# [Task statement]
For the word "Table", copy every line of the material that includes it.

[Source data Boundary: Start]

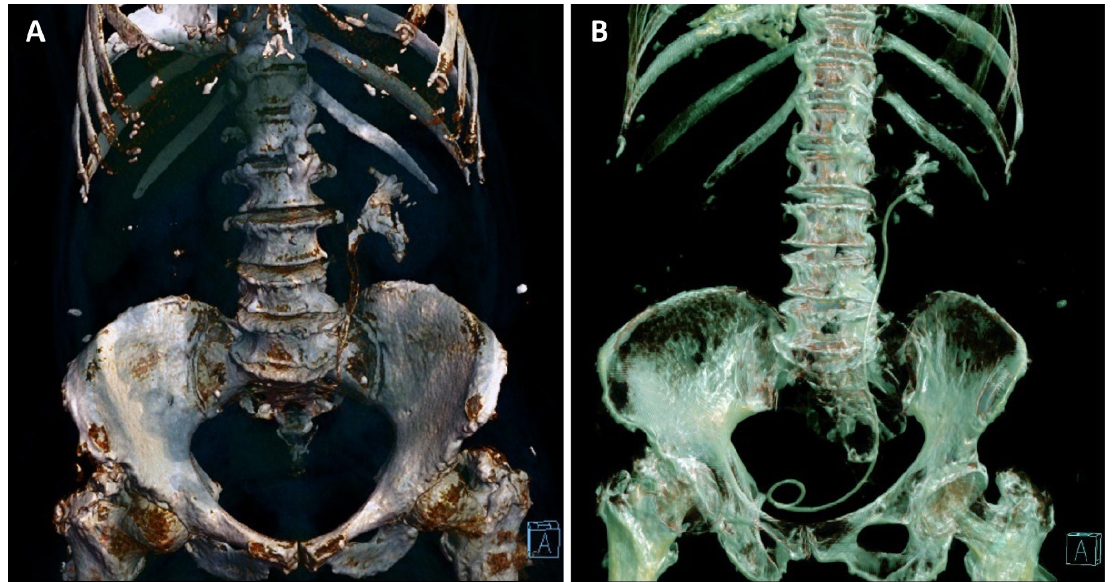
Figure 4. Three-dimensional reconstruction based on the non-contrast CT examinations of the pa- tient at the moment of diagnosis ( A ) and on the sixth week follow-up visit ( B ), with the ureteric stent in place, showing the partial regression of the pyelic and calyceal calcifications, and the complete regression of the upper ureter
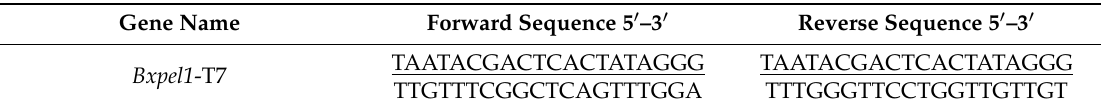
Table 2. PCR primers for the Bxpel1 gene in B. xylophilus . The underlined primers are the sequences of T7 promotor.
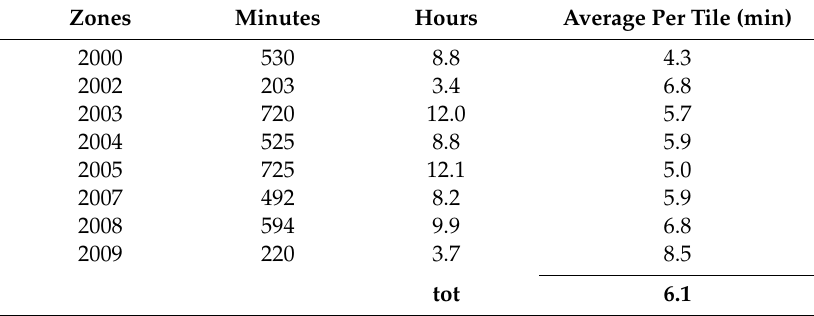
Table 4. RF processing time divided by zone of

[Source data Boundary: End]

# [Task response]
Table 2. PCR primers for the Bxpel1 gene in B. xylophilus . The underlined primers are the sequences of T7 promotor.
Table 4. RF processing time divided by zone of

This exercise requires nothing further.